June 9, 2009
Source: Piedmont 2008
My project is the creation of a “topics-based” 212 course for the Department of Spanish and Portuguese,
which will be taught in Fall 2008. Spanish 212 is fifth-semester Spanish, an upper-intermediate level
conversation course. Until now, this multi-section course has used A Que Sí as a textbook, with multiple
(between two and nine) sections aiming for cross-section uniformity each semester. In Fall 2008 for the
first time, the department will offer options (my Sustainability and the Environment section, and Zaitseva’s
section on Public Health), in an effort to provide multiple pathways to the major.
When I began the Piedmont Project, my intention was to converse at length with people “in the know”
about “green” issues, in order to discover source texts I could adapt and use as a springboard for class
conversations, dividing the course into four subsections such as “biodiversity”, “endangered species”, etc.
In many senses, my overall aims have not changed. I still plan to divide the course into subsections, each
of which will be comprised of a variety of texts (poetry, prose, journalism, film). What I do feel changed
substantially, however, is my conception of what “the environment” and “sustainability” are. This evolution
in my thinking grew directly from the workshop days, presentations, and discussions with participants,
and has been very liberating.
In essence, the vital importance of place is what I now see as the driving forces behind what I hope to
explore with students. And this examination of place led me to widen the scope of what I had initially seen
as relevant to a course on the environment. So, for instance, rather than limited conceptions of “the
natural world” (the Brazilian rainforest, etc), I am seeing more and more how “the built environment”,
human relations (and policies) and factors such as justice influence and shape issues of sustainability.
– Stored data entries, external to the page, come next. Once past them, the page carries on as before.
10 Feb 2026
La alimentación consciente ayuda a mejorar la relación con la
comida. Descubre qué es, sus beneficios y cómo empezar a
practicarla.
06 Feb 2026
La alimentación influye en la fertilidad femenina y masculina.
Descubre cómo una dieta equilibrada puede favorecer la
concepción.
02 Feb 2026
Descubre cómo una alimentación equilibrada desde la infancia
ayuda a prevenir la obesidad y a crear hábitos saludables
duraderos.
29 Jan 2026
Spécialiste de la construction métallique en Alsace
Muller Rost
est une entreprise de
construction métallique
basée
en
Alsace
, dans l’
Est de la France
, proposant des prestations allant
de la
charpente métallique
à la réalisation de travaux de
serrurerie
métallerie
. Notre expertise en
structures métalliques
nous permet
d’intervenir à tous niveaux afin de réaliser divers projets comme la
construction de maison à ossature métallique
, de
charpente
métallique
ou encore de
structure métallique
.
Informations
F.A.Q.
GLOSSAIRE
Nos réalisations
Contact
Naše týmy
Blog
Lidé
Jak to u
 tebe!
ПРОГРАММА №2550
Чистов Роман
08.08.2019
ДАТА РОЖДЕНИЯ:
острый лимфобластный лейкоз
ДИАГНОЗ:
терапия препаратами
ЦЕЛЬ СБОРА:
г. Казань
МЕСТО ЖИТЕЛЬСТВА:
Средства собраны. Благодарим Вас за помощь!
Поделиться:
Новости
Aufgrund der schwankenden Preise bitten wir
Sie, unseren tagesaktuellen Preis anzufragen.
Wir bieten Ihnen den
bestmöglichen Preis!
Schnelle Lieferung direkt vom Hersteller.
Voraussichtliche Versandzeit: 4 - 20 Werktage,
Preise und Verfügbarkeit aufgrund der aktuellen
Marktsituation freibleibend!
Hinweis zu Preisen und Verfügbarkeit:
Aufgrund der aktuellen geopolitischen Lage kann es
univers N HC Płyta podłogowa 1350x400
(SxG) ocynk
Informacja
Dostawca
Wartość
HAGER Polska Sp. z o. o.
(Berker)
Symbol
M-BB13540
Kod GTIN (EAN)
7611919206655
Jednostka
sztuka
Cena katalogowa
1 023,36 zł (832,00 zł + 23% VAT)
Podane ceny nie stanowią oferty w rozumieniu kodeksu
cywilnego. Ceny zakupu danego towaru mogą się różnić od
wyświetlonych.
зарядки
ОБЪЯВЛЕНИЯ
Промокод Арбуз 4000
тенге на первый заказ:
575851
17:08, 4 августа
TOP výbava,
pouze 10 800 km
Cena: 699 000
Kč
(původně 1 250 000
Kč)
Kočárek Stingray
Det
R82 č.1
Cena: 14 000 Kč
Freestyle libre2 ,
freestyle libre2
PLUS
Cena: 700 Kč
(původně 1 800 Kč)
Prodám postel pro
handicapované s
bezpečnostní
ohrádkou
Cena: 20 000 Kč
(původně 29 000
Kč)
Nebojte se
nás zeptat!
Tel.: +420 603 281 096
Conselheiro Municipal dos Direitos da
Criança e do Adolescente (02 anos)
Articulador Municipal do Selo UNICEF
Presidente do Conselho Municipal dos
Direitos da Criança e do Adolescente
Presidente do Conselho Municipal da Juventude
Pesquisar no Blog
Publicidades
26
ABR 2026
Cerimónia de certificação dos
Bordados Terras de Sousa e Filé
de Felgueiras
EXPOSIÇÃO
Prior to the workshop, for instance, I would never have imagined using “health” as one of my four topics.
Now I see it as primordial (and am having Piedmont participant Prof Sara Edwards come speak to my
class on lactation in Latin America).
The sense-of-place awareness so effectively fostered during the Piedmont Project helped me see how I
could use place as a means of engaging students in each of the issues we explore. It has struck me that
virtually anything we discuss in terms of Latin America can be brought “home” (whatever, or wherever
“home” is for the students). For instance, one of our topics will be water. We’re going to read an article
about Bechtel’s privatization of water in Bolivia, and a Juan Rulfo short story about agrarian reform in
post-revolution Mexico in which peasants are given an enormous chunk of parched earth too far from any
water source to ever grow anything. But in addition to seeing “others” suffer the tragic consequences
wrought by a lack of water, we will also discuss students own water practices, the drought in Georgia
(and California, and…), and any relevant water-related issues students may bring to the table. I hope that
this interplay between “here” and “there” will prove thought-provoking or even (as it was for me)
In terms of the framework for the course, I have (not entirely, but largely) tried to stop anguishing at the
inevitable overlap between topics (e.g. slow food is not just “food” but also trade, globalization, etc) and
accept that any divisions are, to a certain degree, artificial. This is a course in which students will be
exposed to a large number of complex issues, the vast majority of which we will touch upon in a
somewhat superficial manner (linguistically, they are not prepared to be bombarded with highly
specialized vocabulary on a daily basis, and I still have to cover the same grammar as the other Spanish
212 courses). Rather, therefore, than attempt to ensure that students “acquire” a body of knowledge, I
hope that they will come to see and feel connections between the topics we discuss and their own lives,
and to think about the role of place in how those play out.